- What you are asked to do:
Each line of the data holding "into" should be found and copied.

- Supplied records:
-------------------------
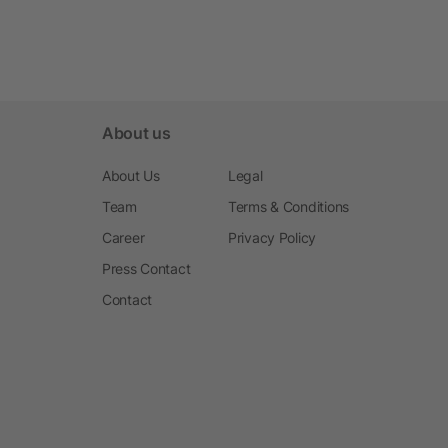
About us
About Us
Legal
Team
Terms & Conditions
Career
Privacy Policy
Press Contact
Contact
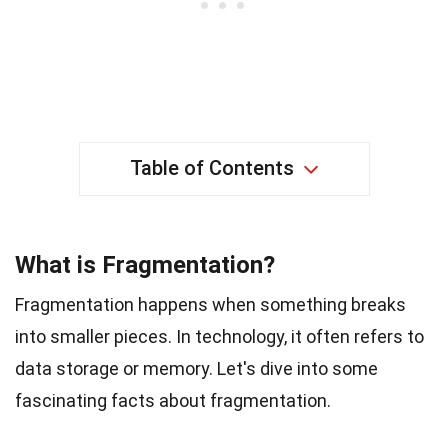
Table of Contents
What is Fragmentation?
Fragmentation happens when something breaks
into smaller pieces. In technology, it often refers to
data storage or memory. Let's dive into some
fascinating facts about fragmentation.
-------------------------
- Answer:
into smaller pieces. In technology, it often refers to
data storage or memory. Let's dive into some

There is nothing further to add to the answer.